LOUIS VALTAT (2)
Valtat leed aan tuberculose en bracht daarom grote delen van het jaar door langs de Middellandse Zee, vooral in de plaatsen Banyuls, Antheor en Saint-Tropez. Vanaf 1900 maakte Valtat met regelmaat fietstochten naar Auguste Renoir in zijn Maison de la Poste in Cagnes. Hij tekende daar verschillende portretten en maakte er houtsnijwerken van de oude meester. Ze werkte ook samen aan een beeld van Cezanne. Een andere vriend van Valtat was Paul Signac, die hij vaak bezocht met zijn Bolléé auto (een kleine tweezitter die er meer als een invalidenwagentje dan een auto uitziet), een vehikel dat hij in 1904 met Signac ruilde voor een schilderij. Tijdens zijn verblijf in Zuid-Frankrijk ging Valtat steeds fellere kleuren gebruiken en kon hij steeds meer worden ingedeeld bij de beweging van de Fauvisten. Die genoten de bijnaam “de wilde beesten” vanwege hun overdaad aan kleuren. Vooral zijn zeegezichten vallen hieronder.

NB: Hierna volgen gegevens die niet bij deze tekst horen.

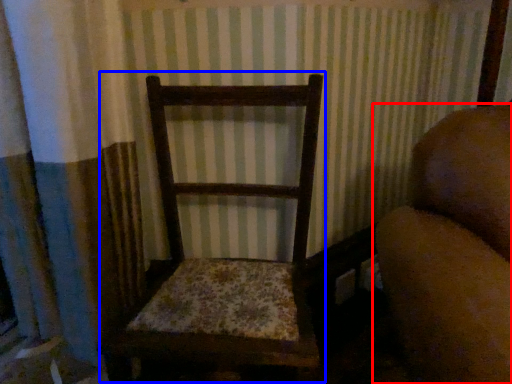
Question: Which object appears closest to the camera in this image, furniture (highlighted by a red box) or rocking chair (highlighted by a blue box)?

Choices:
 (A) furniture
 (B) rocking chair

Answer: (A)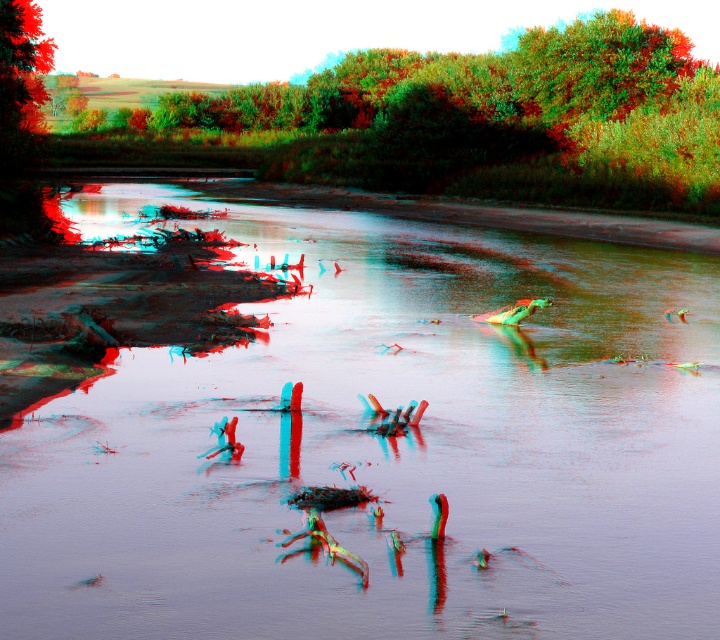
Does translucent plastic river at center have a greater width compared to green leafy tree at upper center?

Incorrect, translucent plastic river at center's width does not surpass green leafy tree at upper center's.

Can you confirm if translucent plastic river at center is positioned above green leafy tree at upper center?

Actually, translucent plastic river at center is below green leafy tree at upper center.

Between point (120, 198) and point (618, 109), which one is positioned in front?

Point (120, 198) is more forward.

Locate an element on the screen. translucent plastic river at center is located at coordinates (384, 444).

Is point (132, 404) behind point (40, 125)?

That is False.

Does translucent plastic river at center have a greater width compared to green leafy tree at upper left?

Correct, the width of translucent plastic river at center exceeds that of green leafy tree at upper left.

Is point (386, 248) positioned in front of point (6, 60)?

Yes, it is.

Where is `translucent plastic river at center`? translucent plastic river at center is located at coordinates (384, 444).

Does green leafy tree at upper center come behind green leafy tree at upper left?

That is False.

I want to click on green leafy tree at upper center, so click(490, 118).

At what (x,y) coordinates should I click in order to perform the action: click on green leafy tree at upper center. Please return your answer as a coordinate pair (x, y). The width and height of the screenshot is (720, 640). Looking at the image, I should click on (490, 118).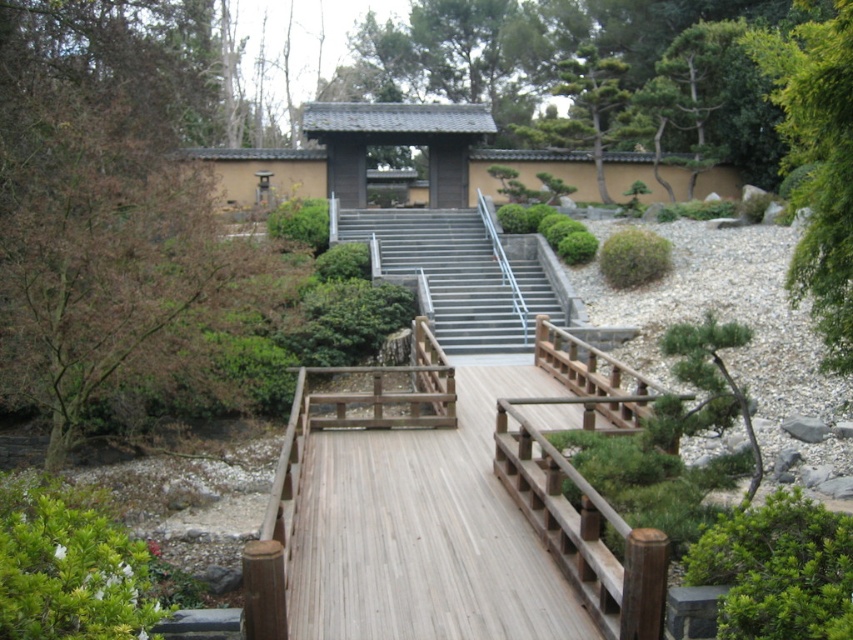
In the scene shown: Which is more to the right, green leafy tree at upper right or metallic gray stairs at center?

A: green leafy tree at upper right is more to the right.

Can you confirm if green leafy tree at upper right is positioned above metallic gray stairs at center?

Yes.

Is point (795, 269) closer to camera compared to point (432, 211)?

Yes, it is in front of point (432, 211).

Find the location of a particular element. green leafy tree at upper right is located at coordinates (817, 163).

Between light brown wooden bridge at center and green leafy tree at upper right, which one is positioned lower?

Positioned lower is light brown wooden bridge at center.

Is point (364, 451) closer to camera compared to point (804, 163)?

Yes, point (364, 451) is closer to viewer.

Where is `light brown wooden bridge at center`? This screenshot has width=853, height=640. light brown wooden bridge at center is located at coordinates (453, 508).

How far apart are light brown wooden bridge at center and metallic gray stairs at center?

light brown wooden bridge at center and metallic gray stairs at center are 6.08 meters apart.

Can you confirm if light brown wooden bridge at center is taller than metallic gray stairs at center?

Incorrect, light brown wooden bridge at center's height is not larger of metallic gray stairs at center's.

What do you see at coordinates (453, 508) in the screenshot?
I see `light brown wooden bridge at center` at bounding box center [453, 508].

In order to click on light brown wooden bridge at center in this screenshot , I will do `click(453, 508)`.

De kunsthistoricus Natalie Henderson noemde Valat een ‘proto-Pauvist’, hoewel hij altijd wat los van de beweging werkte en zeker ook minder extreem was in het gebruik van kleur en vorm dan de echte fauvisten, en de sleutelfiguur in de stylistische overgang in de schilderkunst van Monet naar matisse.
Na 1914 werkte Valtat voornamelijk in Parijs, Versailles en Rouen, waarbij zijn onderwerpen vooral bloemen, landschappen en straatscènes waren. Hij schilderde tot 1948 toen hij door glaucoom blind was geworden. Hij overleed op 2 januari 1952 in Parijs.